* _Source information_:
+ + + + +

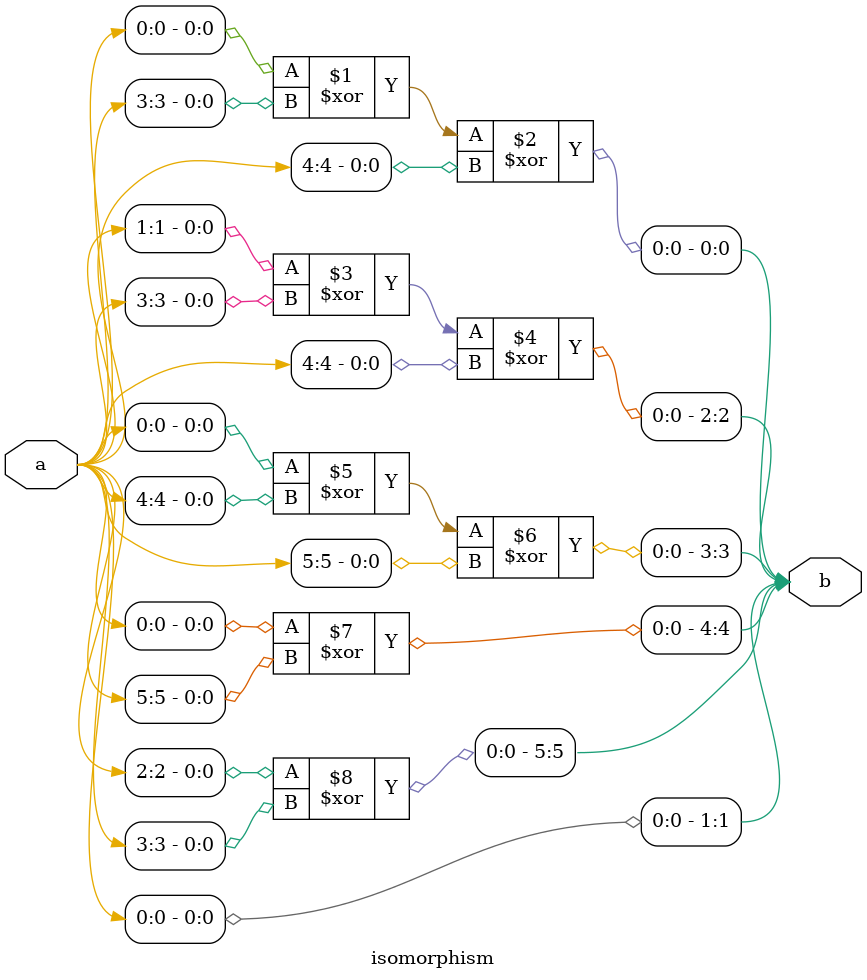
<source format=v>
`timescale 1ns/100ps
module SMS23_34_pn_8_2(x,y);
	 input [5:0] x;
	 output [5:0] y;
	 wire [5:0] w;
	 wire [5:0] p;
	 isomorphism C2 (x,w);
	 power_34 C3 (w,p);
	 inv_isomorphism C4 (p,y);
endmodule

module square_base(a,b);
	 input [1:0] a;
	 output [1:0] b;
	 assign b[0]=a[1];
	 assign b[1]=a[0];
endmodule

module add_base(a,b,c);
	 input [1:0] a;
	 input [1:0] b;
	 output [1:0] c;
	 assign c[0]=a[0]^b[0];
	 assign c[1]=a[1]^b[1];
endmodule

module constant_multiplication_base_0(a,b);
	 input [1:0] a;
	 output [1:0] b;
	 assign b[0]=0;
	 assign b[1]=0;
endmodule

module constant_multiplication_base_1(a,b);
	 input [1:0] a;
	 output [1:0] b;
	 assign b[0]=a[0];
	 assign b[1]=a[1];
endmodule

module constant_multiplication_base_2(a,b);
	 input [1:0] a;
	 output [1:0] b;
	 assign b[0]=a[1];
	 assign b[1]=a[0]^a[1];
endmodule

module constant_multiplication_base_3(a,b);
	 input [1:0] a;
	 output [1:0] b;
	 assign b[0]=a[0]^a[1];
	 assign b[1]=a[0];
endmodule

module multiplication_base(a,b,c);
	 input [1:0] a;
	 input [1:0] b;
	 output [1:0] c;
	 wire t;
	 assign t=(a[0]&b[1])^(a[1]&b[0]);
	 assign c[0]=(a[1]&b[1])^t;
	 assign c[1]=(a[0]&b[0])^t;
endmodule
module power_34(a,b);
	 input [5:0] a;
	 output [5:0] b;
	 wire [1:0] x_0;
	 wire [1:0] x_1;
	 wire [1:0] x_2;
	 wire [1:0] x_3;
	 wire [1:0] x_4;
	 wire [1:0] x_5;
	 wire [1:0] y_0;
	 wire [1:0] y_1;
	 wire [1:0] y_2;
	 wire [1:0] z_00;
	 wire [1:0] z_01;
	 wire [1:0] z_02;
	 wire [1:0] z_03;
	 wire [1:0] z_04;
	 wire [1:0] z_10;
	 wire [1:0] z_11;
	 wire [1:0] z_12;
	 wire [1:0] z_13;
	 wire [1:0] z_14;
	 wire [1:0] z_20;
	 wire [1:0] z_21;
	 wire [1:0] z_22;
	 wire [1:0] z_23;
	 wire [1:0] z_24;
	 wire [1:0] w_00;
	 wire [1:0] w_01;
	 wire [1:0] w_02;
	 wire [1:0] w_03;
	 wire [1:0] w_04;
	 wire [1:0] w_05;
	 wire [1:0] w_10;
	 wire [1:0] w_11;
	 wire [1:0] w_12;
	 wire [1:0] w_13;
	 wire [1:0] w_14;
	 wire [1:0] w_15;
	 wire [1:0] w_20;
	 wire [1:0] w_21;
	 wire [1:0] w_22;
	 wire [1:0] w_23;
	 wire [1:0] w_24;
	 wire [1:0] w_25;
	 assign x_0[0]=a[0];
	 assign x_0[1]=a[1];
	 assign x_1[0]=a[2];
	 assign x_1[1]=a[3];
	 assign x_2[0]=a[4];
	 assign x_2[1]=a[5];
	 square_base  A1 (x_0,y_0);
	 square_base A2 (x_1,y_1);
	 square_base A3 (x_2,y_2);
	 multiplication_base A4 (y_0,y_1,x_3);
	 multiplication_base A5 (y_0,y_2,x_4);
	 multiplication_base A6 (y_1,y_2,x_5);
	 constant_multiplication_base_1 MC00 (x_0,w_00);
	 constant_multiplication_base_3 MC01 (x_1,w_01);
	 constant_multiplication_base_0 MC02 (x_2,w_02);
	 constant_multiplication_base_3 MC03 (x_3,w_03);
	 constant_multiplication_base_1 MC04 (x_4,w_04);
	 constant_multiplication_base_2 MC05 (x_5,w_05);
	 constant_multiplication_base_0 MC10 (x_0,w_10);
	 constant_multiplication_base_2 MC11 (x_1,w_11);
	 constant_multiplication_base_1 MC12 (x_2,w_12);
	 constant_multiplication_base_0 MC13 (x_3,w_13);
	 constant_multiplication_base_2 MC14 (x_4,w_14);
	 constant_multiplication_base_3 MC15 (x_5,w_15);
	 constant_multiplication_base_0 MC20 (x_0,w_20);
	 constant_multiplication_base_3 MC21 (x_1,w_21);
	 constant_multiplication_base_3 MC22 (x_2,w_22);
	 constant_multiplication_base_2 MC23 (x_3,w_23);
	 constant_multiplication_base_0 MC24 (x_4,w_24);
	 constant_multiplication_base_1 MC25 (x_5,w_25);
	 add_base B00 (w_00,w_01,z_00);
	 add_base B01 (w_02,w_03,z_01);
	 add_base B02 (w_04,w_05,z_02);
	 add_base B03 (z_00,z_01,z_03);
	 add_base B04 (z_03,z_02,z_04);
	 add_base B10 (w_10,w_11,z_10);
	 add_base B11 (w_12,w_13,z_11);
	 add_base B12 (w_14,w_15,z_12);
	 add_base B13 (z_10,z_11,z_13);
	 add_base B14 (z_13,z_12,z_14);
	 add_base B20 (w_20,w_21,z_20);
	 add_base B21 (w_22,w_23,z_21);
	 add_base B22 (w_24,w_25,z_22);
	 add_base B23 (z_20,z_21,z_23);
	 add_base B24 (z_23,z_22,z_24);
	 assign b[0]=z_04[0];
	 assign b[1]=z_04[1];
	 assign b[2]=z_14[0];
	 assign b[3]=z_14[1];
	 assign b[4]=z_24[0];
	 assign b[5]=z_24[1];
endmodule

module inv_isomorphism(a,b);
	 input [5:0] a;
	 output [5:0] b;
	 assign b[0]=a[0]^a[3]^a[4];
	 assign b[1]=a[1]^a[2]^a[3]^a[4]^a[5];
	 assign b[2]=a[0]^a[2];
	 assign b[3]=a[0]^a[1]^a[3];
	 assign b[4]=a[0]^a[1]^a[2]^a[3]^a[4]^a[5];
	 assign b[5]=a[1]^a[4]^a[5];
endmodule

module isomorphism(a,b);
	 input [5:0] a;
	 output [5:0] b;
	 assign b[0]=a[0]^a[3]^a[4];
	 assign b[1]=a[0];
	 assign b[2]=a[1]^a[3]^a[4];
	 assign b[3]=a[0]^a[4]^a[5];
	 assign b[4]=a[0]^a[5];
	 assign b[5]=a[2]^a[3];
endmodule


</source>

+ + + + +

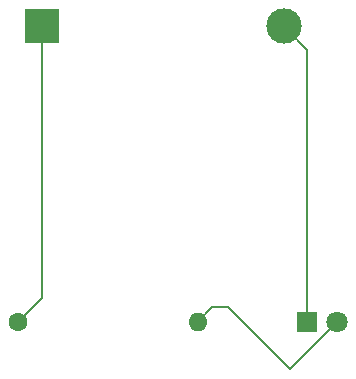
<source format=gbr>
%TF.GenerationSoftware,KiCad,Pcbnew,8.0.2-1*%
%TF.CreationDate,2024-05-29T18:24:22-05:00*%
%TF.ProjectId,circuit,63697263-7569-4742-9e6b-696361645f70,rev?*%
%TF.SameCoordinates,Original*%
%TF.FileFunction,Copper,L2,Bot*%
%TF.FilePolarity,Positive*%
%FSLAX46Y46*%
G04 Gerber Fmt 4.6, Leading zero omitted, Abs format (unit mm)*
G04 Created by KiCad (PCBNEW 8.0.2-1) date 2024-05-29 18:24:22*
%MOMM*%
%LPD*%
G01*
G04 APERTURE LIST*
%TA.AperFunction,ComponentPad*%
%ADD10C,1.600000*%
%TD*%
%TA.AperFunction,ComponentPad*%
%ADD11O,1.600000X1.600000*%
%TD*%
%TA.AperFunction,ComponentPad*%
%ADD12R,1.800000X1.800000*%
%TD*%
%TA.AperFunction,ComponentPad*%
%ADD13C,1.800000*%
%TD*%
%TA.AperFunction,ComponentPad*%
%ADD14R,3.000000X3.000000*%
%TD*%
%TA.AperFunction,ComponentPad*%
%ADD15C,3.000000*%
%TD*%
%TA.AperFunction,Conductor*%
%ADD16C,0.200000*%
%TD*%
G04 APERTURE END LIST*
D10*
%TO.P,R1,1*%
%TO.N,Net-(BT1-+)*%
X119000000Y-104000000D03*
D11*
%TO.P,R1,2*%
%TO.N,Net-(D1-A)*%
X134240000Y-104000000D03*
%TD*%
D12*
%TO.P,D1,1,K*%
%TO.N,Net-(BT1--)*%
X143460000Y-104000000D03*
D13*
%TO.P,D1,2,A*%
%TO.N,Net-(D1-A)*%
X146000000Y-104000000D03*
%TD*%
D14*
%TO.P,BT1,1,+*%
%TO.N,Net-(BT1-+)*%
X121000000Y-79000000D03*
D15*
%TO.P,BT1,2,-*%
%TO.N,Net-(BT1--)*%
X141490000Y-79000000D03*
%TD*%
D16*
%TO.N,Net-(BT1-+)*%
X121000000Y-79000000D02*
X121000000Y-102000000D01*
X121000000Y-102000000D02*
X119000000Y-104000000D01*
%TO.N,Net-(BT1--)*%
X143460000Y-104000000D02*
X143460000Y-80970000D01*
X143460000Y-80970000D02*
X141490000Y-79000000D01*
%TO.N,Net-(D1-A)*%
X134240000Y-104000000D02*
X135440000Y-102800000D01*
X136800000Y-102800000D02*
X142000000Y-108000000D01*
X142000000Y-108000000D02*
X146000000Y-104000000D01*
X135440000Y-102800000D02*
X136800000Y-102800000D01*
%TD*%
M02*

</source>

+ + + + +

* _What you need to do_:
Please make an exact copy of the lines above from the line with "constant_multiplication_base_1 MC12 (x_2,w_12);" through the line with "add_base B23 (z_20,z_21,z_23);", both ends included.

* _Problem solution_:
	 constant_multiplication_base_1 MC12 (x_2,w_12);
	 constant_multiplication_base_0 MC13 (x_3,w_13);
	 constant_multiplication_base_2 MC14 (x_4,w_14);
	 constant_multiplication_base_3 MC15 (x_5,w_15);
	 constant_multiplication_base_0 MC20 (x_0,w_20);
	 constant_multiplication_base_3 MC21 (x_1,w_21);
	 constant_multiplication_base_3 MC22 (x_2,w_22);
	 constant_multiplication_base_2 MC23 (x_3,w_23);
	 constant_multiplication_base_0 MC24 (x_4,w_24);
	 constant_multiplication_base_1 MC25 (x_5,w_25);
	 add_base B00 (w_00,w_01,z_00);
	 add_base B01 (w_02,w_03,z_01);
	 add_base B02 (w_04,w_05,z_02);
	 add_base B03 (z_00,z_01,z_03);
	 add_base B04 (z_03,z_02,z_04);
	 add_base B10 (w_10,w_11,z_10);
	 add_base B11 (w_12,w_13,z_11);
	 add_base B12 (w_14,w_15,z_12);
	 add_base B13 (z_10,z_11,z_13);
	 add_base B14 (z_13,z_12,z_14);
	 add_base B20 (w_20,w_21,z_20);
	 add_base B21 (w_22,w_23,z_21);
	 add_base B22 (w_24,w_25,z_22);
	 add_base B23 (z_20,z_21,z_23);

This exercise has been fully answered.